Здание, в котором располагалась контора, стояло одиноко на большом пустыре и было окружено высокой живой изгородью. С улицы к зданию вела узкая дорога, достаточно, правда, широкая для карет скорой помощи и катафалков. Бонасера отворил ворота и оставил их открытыми. Потом обогнул здание и вошел в широкую дверь. Он видел посетителей, которые входили в парадную дверь.
Много лет назад, когда Бонасера откупил контору у собиравшегося выйти на пенсию могильщика, там было крыльцо с десятком ступеней, по которым приходилось вскарабкиваться прежде, чем посетители попадали в зал. Это составляло настоящую проблему. Старики и инвалиды были не в состоянии сами подняться в зал, и прежний могильщик приспособил для них подъемную платформу. Ей же пользовались и для подъема гробов. Америго Бонасера нашел это решение проблемы неприглядным и распорядился изменить весь фасад здания, убрать крыльцо и вместо него построить пологую лестницу.

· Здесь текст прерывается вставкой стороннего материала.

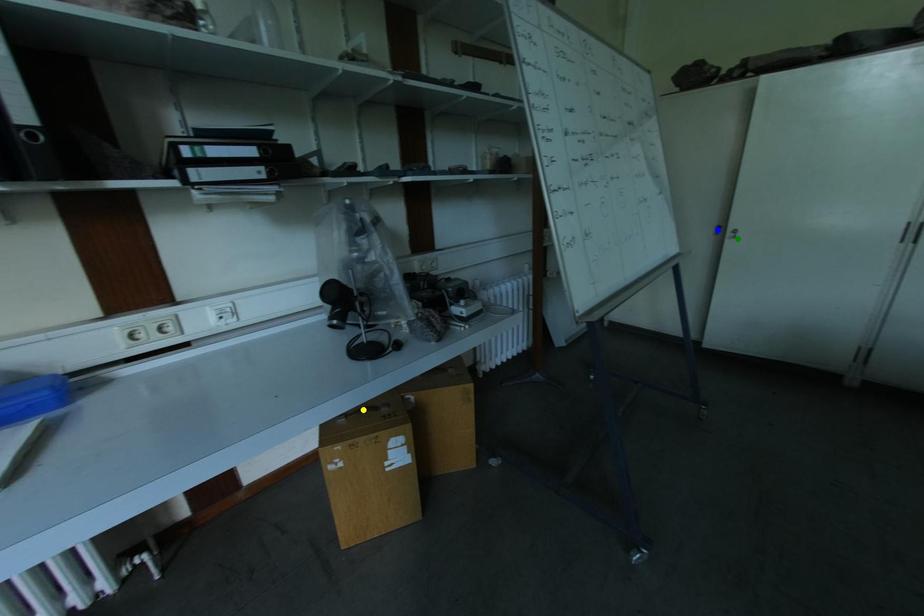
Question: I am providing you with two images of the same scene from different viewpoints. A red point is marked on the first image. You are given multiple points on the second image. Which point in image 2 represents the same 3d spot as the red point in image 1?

В задней части здания, отделенной от передней залами погребения и прочной звуконепроницаемой дверью, находилась контора, комната бальзамирования, склад гробов и надежно запертый шкаф, в котором были расставлены химикалии и страшные инструменты его профессии. Бонасера прошел в контору, сел за стол и зажег сигарету — это был один из редчайших случаев, когда он позволял себе здесь курить. Он готовился к встрече с доном Корлеоне.
Им овладело отчаяние. Он прекрасно понимал, о какой услуге идет речь. В последний год семейство Корлеоне ведет войну с остальными семействами из мафии Нью-Йорка, и газеты все время полны ужасных подробностей об убийствах. Убито много людей с обеих враждующих сторон. Теперь, видимо, семейству Корлеоне удалось убить какого-то очень важного врага, и оно хочет избавиться от трупа, а что может быть лучше официального погребения у могильщика, имеющего разрешение на работу? Америго Бонасера не питал никаких иллюзий относительно предстоящей ему работы. Он будет соучастником убийства. Если дело раскроется, ему придется провести немало лет в тюрьме. Позор падет на его дочь и жену, а его имя, имя всеми уважаемого человека, будет растоптано в грязи кровавой войны мафии.
Он позволил себе выкурить еще одну сигарету. Потом его пронзила еще более ужасающая мысль. Когда станет известно, что он помогал семейству Корлеоне, остальные семейства мафии отнесутся к нему, как к врагу. Они убьют его. Теперь он проклинал тот день, когда пошел к крестному отцу и умолял отомстить за его дочь. Он проклинал тот день, когда его жена и жена дона Корлеоне сделались подругами. Он проклинал свою дочь, проклинал Америку, проклинал судьбу. Однако, постепенно к нему вернулся его обычный оптимизм. Все еще может устроиться. Дон Корлеоне умный человек. Все наверняка запланировано и будет держаться в тайне. Остается только беречь нервы.
Послышался шум машины. Натренированный слух подсказал ему, что машина проехала по боковой тропинке и остановилась на заднем дворе. Вошел высокий полный человек — Клеменца, за ним два молодых человека с грубыми лицами. Не говоря ни слова, они обыскали комнаты, потом Клеменца вышел во двор. Молодые люди остались с могильщиком.
Через несколько минут Бонасера различил шум приближающейся по тропинке тяжелой кареты скорой помощи. Снова показался Клеменца, а за ним два человека с носилками. Худшие опасения Америго подтвердились. На носилках лежал завернутый в серое труп, босые желтые ноги которого высовывались наружу.
Клеменца дал санитарам знак войти в комнату бальзамирования. Потом из сумерек двора в освещенную комнату вошел еще один человек. Это был дон Корлеоне.
За время болезни дон потерял в весе, и движения его стали более скупыми. В руке он держал шляпу, и волосы на его большом черепе были редкими и седыми. Со времени, когда Бонасера видел его на свадьбе, дон постарел, сжался, но все еще излучал какую-то непонятную силу. Держа шляпу у груди, он сказал Бонасера:
— Ну, старый друг, ты готов мне оказать эту услугу?